Une élection présidentielle, ce sont aussi « des moyens financiers, des signatures » de parrainage de 500 élus et « c’est très compliqué à trouver », relève l’édile. Éric Zemmour a « plus envie qu’avant » d’être candidat, selon Robert Ménard. Il pourrait « attirer à lui des gens que Marine Le Pen n’est pas capable d’attirer », fait valoir ce fervent partisan d’une « union des droites » entre l’extrême droite et une partie de la droite classique, qui considère que Mme Le Pen ne peut pas gagner sans alliances.

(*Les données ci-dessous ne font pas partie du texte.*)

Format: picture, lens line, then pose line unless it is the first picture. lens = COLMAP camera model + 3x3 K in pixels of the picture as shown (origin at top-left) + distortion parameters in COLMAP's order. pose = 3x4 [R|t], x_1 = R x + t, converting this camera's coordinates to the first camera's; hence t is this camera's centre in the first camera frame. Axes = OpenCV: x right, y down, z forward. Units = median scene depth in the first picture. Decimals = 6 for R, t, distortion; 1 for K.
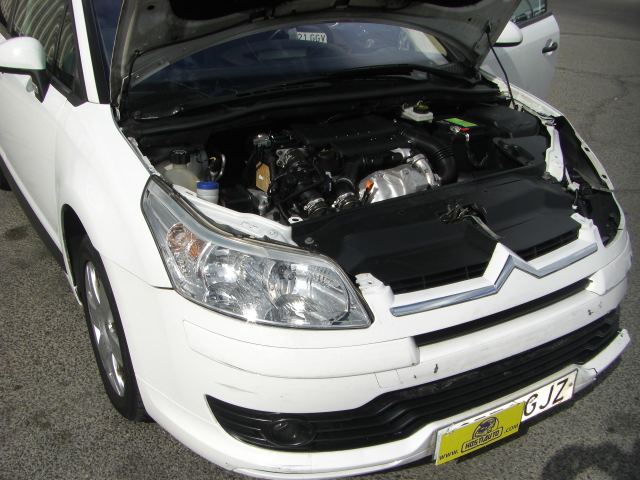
lens RADIAL K [[718.1, 0, 310.8], [0, 718.1, 257.5], [0, 0, 1]] dist [-0.137643, 0.000000]
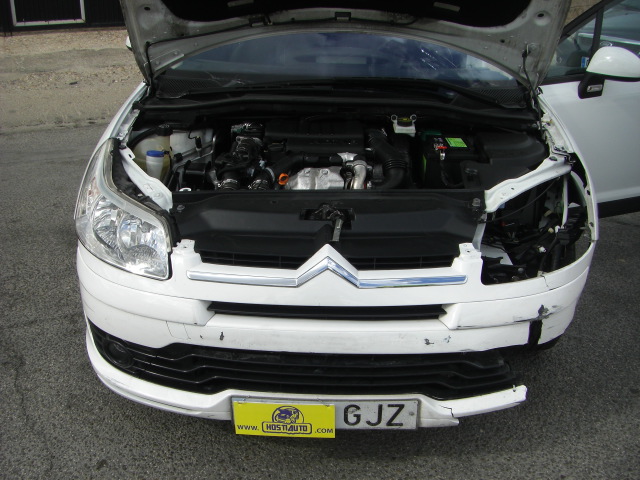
lens RADIAL K [[718.1, 0, 315.9], [0, 718.1, 249.2], [0, 0, 1]] dist [-0.137643, 0.000000]
pose [[0.849956, 0.213684, -0.481574, 0.688785], [-0.228076, 0.973203, 0.029287, -0.037067], [0.474928, 0.084943, 0.875916, 0.066452]]
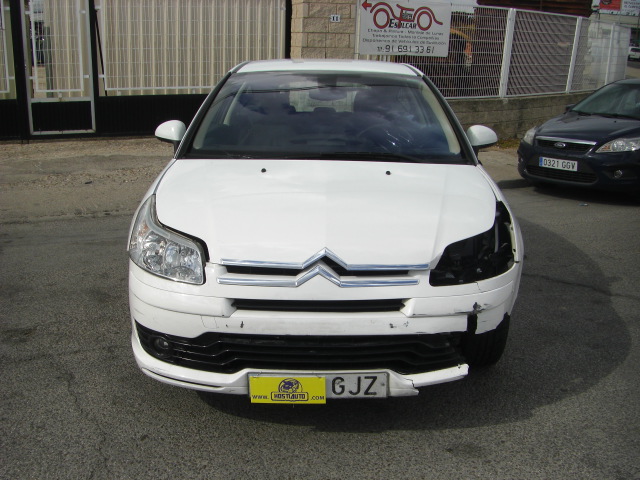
lens RADIAL K [[718.1, 0, 311.3], [0, 718.1, 245.1], [0, 0, 1]] dist [-0.137643, 0.000000]
pose [[0.858117, 0.120903, -0.499016, 0.892596], [-0.216301, 0.966557, -0.137775, 0.145008], [0.465670, 0.226165, 0.855570, -0.242664]]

Après avoir décliné des offres de candidatures aux européennes du RN et de Debout la France, le chroniqueur de 62 ans avait pris la lumière à une réunion organisée en septembre 2019 par les proches de Marion Maréchal.

Le maire d’Orange, Jacques Bompard, a initié des comités de soutien et un site de pétition jesignepourzemmour.fr. Il soutient qu’il faut « un trouble-fête » dans le duel annoncé Le Pen-Macron. Paul-Marie Couteaux, ancien porte-parole de la campagne de Marine Le Pen en 2012, affirme qu’Éric Zemmour, avec qui il déjeune chaque mois, « songe » à se présenter « dans tous les sens du terme ».

Bolloré intéressé

Des soutiens avancent que des énarques le conseillent et qu’un directeur de campagne avait déjà été désigné avec Philippe Martel, ancien chef de cabinet de Marine Le Pen, décédé cet automne. Un autre glisse même que le patron de presse Vincent Bolloré, propriétaire de CNews, s’intéresse au financement de sa campagne. Mais des hésitations se font jour depuis que des sondages donnent Marine Le Pen au coude à coude face avec le président Emmanuel Macron. Malgré leurs désaccords, Robert Ménard assure qu’il voterait dans ce cas « sans hésiter » pour la cheffe du RN et ne veut pas qu’une candidature Zemmour porte de « mauvais coup » à son camp. « Si Marine Le Pen a beaucoup de chances pour 2022, les ardeurs en faveur d’Éric Zemmour pourraient se rafraîchir », abonde Paul-Marie Couteaux. Mais si les sondages plafonnent à 40 %, Éric Zemmour « a des chances de se présenter ».

De quoi contrarier le candidat à l’Élysée Nicolas Dupont-Aignan, crédité de 7 % des intentions de vote et « ami de trente ans » d’Éric Zemmour, qu’il a rencontré début février. Marine Le Pen pour sa part « ne croit guère » à cette candidature, a-t-elle dit mardi.